▶ PARTS OF THE EXERCISE:
(a) Update the text starting with "April 15, 2009" and going on through "only a dream.", putting "one day" wherever "some day" appears.
(b) Answer these questions from the text.
(i) According to the Universal Law of Balance, how much must we give to ourselves?
(ii) What date is given in the text?
(iii) In the last example of putting off travel, why can the speaker no longer travel?

▶ TEXT PROVIDED:
------------------------------------------------
After graduating from school, we pour our energies into our work and careers. We focus our energies on the needs of our clients and our work, often at the expense of our personal needs. When we don’t receive the acknowledgments and promotions that we feel we deserve, we rant and rave in our mind about how life is so unfair, how nobody really cares, it’s all too much, and it’s all hopeless. Yet even when we are recognized for our contributions and accomplishments, we often feel embarrassed and try to hide or downplay our contributions. We take these actions so that we don’t have to focus attention on ourselves. These actions allow us to continue to spin in our stories about how life is unfair and how we give and give and never get anything in return. Does this sound familiar?
The reason we feel empty inside is because we are too busy focusing our energies on everything “outside” of ourselves (e.g., our family, our job, our friends, our country, the environment, etc.) so that we don’t have to focus on what is inside of us - our inner self. If we are so busy giving to others that we neglect to give to ourselves, then how do we continue to give when there is nothing left to give?
The Universal Law of Balance states that we must give equally to ourselves that we give to others. Only then are we truly balanced. Giving equally to ourselves means taking care of our emotional, mental and physical needs. It means eating at least three healthy meals everyday, getting enough rest, exercising daily, and spending time alone to meditate or to just relax.
As we direct more of our energies inward, we will recognize our true inner self. We will come to appreciate our experiences more and know that we have the power to create whatever experiences we wish to have. We will remember that we are in control of our lives and life does not control us. In the process, we will become more alert, balanced and relaxed. Our internal rants will become less and less until they fade away. Now wouldn’t that be a pleasant experience.
April 15, 2009
Have you ever said or heard someone say “that some day they are going to _______ (fill in the blank).”
I’m too young, but some day when I grow up, I am going to travel around the world.
I don’t have time to study abroad, but some day after I graduate from college, I am going to travel around the world.
I need to focus on my career, but some day after I have established myself, I am going to travel around the world.
I have bills to pay, a family and more kids coming, but some day after the kids have grown up, I am going to travel around the world.
The kids have grown up and moved away, but some day when the economy is better, I am going to travel around the world.
The years have passed like grains of sand in a desert storm. My health is poor now and I can no longer travel. My dream of traveling around the world is now just that, only a dream.
Does this sound familiar in anyway to you? How many times do we say we want to do something and we don’t take action? We say we want one thing but settle for another.
You are either moving towards your dream or you are moving away from it. The choice is up to you. What are you going to do?
------------------------------------------------
▶ ENTRIES PROVIDED:
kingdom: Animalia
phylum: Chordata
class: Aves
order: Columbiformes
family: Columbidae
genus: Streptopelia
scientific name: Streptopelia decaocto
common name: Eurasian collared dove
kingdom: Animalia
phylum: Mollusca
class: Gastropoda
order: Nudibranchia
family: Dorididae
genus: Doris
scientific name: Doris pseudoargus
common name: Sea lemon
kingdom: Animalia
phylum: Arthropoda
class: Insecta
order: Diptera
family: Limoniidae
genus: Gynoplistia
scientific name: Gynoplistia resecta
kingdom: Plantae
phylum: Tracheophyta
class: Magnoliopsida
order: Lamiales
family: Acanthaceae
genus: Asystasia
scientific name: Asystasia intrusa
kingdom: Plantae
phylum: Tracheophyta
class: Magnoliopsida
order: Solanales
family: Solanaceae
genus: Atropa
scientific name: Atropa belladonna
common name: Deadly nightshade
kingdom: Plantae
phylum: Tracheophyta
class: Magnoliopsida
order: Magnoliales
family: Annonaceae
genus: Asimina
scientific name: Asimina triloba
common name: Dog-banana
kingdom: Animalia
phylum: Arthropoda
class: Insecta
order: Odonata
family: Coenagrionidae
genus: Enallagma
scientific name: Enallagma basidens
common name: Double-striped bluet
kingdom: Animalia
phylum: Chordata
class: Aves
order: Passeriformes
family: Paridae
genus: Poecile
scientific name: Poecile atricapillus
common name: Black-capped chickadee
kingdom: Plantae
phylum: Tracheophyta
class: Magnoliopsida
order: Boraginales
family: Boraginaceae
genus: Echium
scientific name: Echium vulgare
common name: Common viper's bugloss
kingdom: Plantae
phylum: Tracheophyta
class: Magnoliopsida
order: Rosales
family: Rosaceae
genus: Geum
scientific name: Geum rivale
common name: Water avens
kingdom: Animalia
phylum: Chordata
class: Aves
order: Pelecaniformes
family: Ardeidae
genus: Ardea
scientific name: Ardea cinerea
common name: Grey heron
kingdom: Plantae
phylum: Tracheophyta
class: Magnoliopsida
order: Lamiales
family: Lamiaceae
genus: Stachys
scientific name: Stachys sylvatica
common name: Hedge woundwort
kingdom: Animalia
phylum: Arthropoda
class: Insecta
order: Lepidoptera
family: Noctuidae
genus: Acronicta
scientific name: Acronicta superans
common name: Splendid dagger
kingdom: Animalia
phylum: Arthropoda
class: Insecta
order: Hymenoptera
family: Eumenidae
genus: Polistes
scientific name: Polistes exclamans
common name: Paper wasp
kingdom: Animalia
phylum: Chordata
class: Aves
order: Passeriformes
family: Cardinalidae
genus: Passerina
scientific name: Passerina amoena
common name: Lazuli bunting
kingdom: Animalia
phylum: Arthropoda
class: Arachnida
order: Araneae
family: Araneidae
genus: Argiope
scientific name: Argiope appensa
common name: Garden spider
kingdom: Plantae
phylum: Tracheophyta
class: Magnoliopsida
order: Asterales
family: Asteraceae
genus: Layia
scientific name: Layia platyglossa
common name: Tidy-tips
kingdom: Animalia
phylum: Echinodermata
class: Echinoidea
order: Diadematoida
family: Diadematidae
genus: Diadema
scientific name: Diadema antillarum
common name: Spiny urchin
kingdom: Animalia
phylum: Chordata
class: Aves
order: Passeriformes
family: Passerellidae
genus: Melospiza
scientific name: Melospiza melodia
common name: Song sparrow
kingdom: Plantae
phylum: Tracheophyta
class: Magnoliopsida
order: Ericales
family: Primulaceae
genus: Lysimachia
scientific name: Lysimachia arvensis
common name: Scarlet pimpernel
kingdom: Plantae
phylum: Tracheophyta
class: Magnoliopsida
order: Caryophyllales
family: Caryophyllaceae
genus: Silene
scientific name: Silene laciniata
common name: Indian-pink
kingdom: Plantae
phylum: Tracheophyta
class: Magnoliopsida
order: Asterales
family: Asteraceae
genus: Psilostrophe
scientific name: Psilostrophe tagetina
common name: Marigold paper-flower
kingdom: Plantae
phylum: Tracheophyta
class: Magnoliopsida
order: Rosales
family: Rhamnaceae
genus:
------------------------------------------------
▶ ANSWER SECTION:
(a)
April 15, 2009
Have you ever said or heard someone say “that one day they are going to _______ (fill in the blank).”
I’m too young, but one day when I grow up, I am going to travel around the world.
I don’t have time to study abroad, but one day after I graduate from college, I am going to travel around the world.
I need to focus on my career, but one day after I have established myself, I am going to travel around the world.
I have bills to pay, a family and more kids coming, but one day after the kids have grown up, I am going to travel around the world.
The kids have grown up and moved away, but one day when the economy is better, I am going to travel around the world.
The years have passed like grains of sand in a desert storm. My health is poor now and I can no longer travel. My dream of traveling around the world is now just that, only a dream.

(b)
(i) We must give to ourselves equally to what we give to others.
(ii) April 15, 2009.
(iii) The speaker's health is poor.